C’est ainsi qu’à l’aciérie d’Halyvourgiki , en grande banlieue, sur le site de l’antique Eleusis, les 400 ouvriers tiennent le piquet de grève depuis 118 jours. Depuis qu’ils ont entamé leur mouvement pour protester contre des licenciements à leurs yeux immotivés, ils n’ont pas été payés. Ils survivent grâce à la solidarité locale. Peut-être aussi grâce à des fonds occultes venus du Parti communiste stalinien ; leur puissant syndicat, le PAME, sorte de CGT locale, y est étroitement lié, même s’ils le nient. Sûrs de la légitimité de leur combat face à Nikos Manessis, l’armateur propriétaire de l’usine - qui n’est pas déficitaire selon eux, seulement touchée depuis trois ans par une baisse de profits - les sidérurgistes campent dans la bonne humeur devant les bâtiments vétustes que borde une méchante autoroute. Ils tiendront jusqu’à ce qu’on leur reconnaisse le droit de travailler dans des conditions dignes, avec un salaire décent. Il faut dire qu’en trois ans, leur rémunération a diminué de 40% quand le coût de la vie s’enchérissait de plus de 20%. Ailleurs, on tente de répondre à la crise par la solidarité locale. Dans le quartier populaire de Néa-Kosmo, une cellule d’habitants mobilisés l’été dernier avec les Indignés organise chaque dimanche une fête de quartier, avec cuisine communautaire, friperie gratuite et entraide spontanée. Sur la petite place, l’ambiance est familiale : des enfants déguisés pour l’avant-carême, sorte de mardi gras prolongé, jouent avec leurs cerfs-volants. Andréas est l’un des quatre mille anarchistes de la capitale. Derrière son air patelin, il parle de réinventer la société, mais aussi de la violence nécessaire pour y parvenir. Il ne nie pas être proche de ces casseurs qui ont brûlé un cinéma le 12 février, lors de la grande manifestation. Un acte qu’il ne condamne pas : lui est en guerre contre toute forme de pouvoir. A l’autre bout du spectre politique, les nervis d’Aube dorée, parti fascisant dont la cote monte avec la crise, ne le contrediront pas sur la question de la violence.

Car pour la Grèce qui vient d’entrer comme un seul homme dans un carême forcé, il n’y aura pas de Pâques politiques en avril.

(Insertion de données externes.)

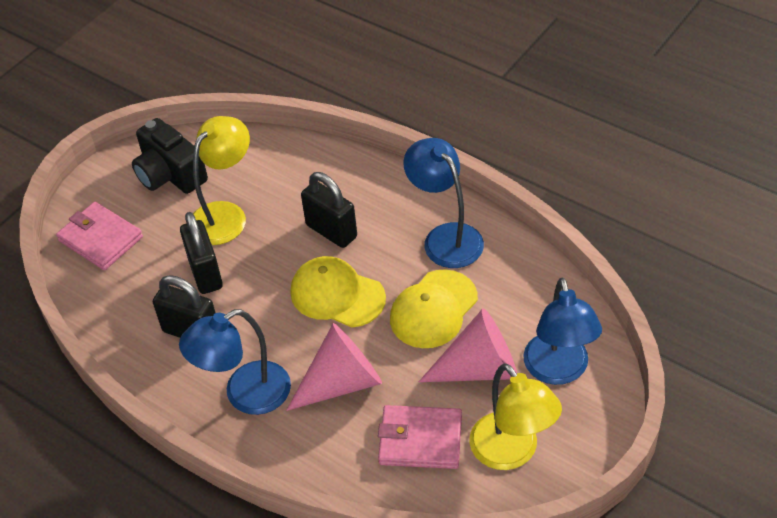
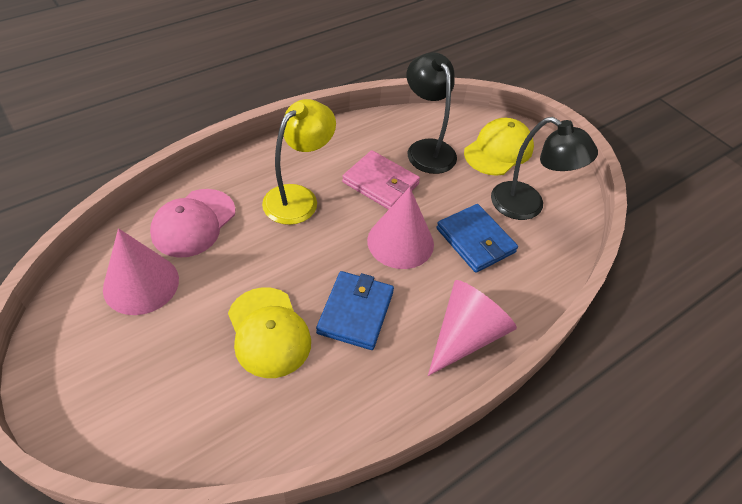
black camera: [132,118,208,194] = 1 -> none = 0
black lamp: none = 0 -> [407,52,457,174] [491,117,598,220] = 2
black padlock: [153,275,216,338] [180,212,223,294] [301,172,357,248] = 3 -> none = 0
blue lamp: [179,309,291,415] [403,138,484,268] [523,277,602,385] = 3 -> none = 0
blue wallet: none = 0 -> [316,271,394,350] [436,204,518,273] = 2
pink cap: none = 0 -> [150,189,235,258] = 1
pink cone: [286,323,382,411] [419,308,517,382] = 2 -> [103,228,179,315] [367,187,434,269] [428,280,517,376] = 3
pink wallet: [56,202,143,270] [378,405,462,469] = 2 -> [342,150,420,210] = 1
yellow lamp: [193,116,250,245] [469,363,562,470] = 2 -> [262,99,336,225] = 1

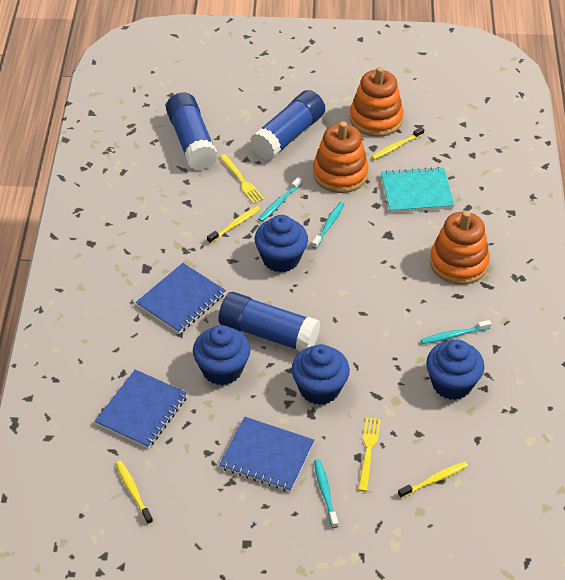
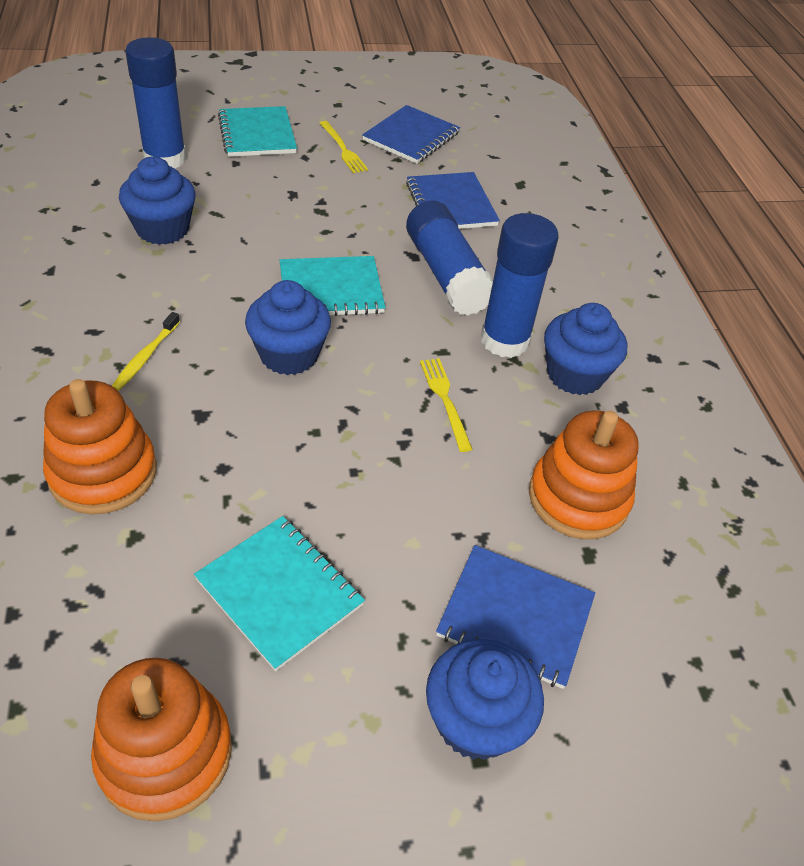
turquoise notebook: [381,167,454,213] = 1 -> [194,516,365,671] [218,106,297,157] [280,256,386,316] = 3
turquoise toothbrush: [258,177,302,222] [312,202,344,249] [314,459,338,528] [421,320,491,344] = 4 -> none = 0
yellow toothbrush: [115,461,153,524] [207,206,260,244] [371,127,424,160] [398,461,468,498] = 4 -> [112,312,180,391] = 1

Les déboires de l’Eglise orthodoxe

Dans les rues d’Athènes, la question est sur toutes les lèvres : où est l’Eglise ? Pour un peuple dont l’identité au cours des siècles s’est formée et a tenu grâce à une foi commune, le constat est douloureux : considérés comme assis sur un tas d’or, les hiérarques orthodoxes n’ont pas pris la mesure de la crise. Les quelques soupes populaires qu’ils commencent à organiser semblent un affront supplémentaire fait à une population qui souffre mille morts. Le Père Maurice Joyeux, jésuite qui a vingt ans d’Afrique derrière lui, même s’il ne veut pas polémiquer, est obligé de partager ce constat : selon lui, l’Eglise orthodoxe n’a pas compris que la société hellénique est en train de se séculariser à grande vitesse et que l’absence de toute pédagogie de la foi va lui aliéner une bonne part de ses ouailles. La crise n’est qu’un détonateur, le divorce couve depuis quelques décennies. Il en veut pour preuve l’intérêt grandissant des Grecs pour les méthodes de l’Eglise catholique, dont la liturgie plus moderne attire, et dont l’activité caritative étonne. Ils ne sont que 40 000 catholiques de souche grecque, mais la chute du Mur a attiré de nombreux migrants, Polonais ou asiatiques qui grossissent les rangs de l’Eglise latine. Victime de vexations répétées, la hiérarchie catholique fait profil bas : du côté du vicaire général pointe tout de même, sous la langue de buis, une critique de l’inertie de l’Eglise locale qui se considère comme une extension de l’Etat, Dans cette Grèce laminée de fond en comble, où la colère gronde contre toutes les élites, il semble urgent pour l’Eglise orthodoxe de retrouver les racines évangéliques de sa mission.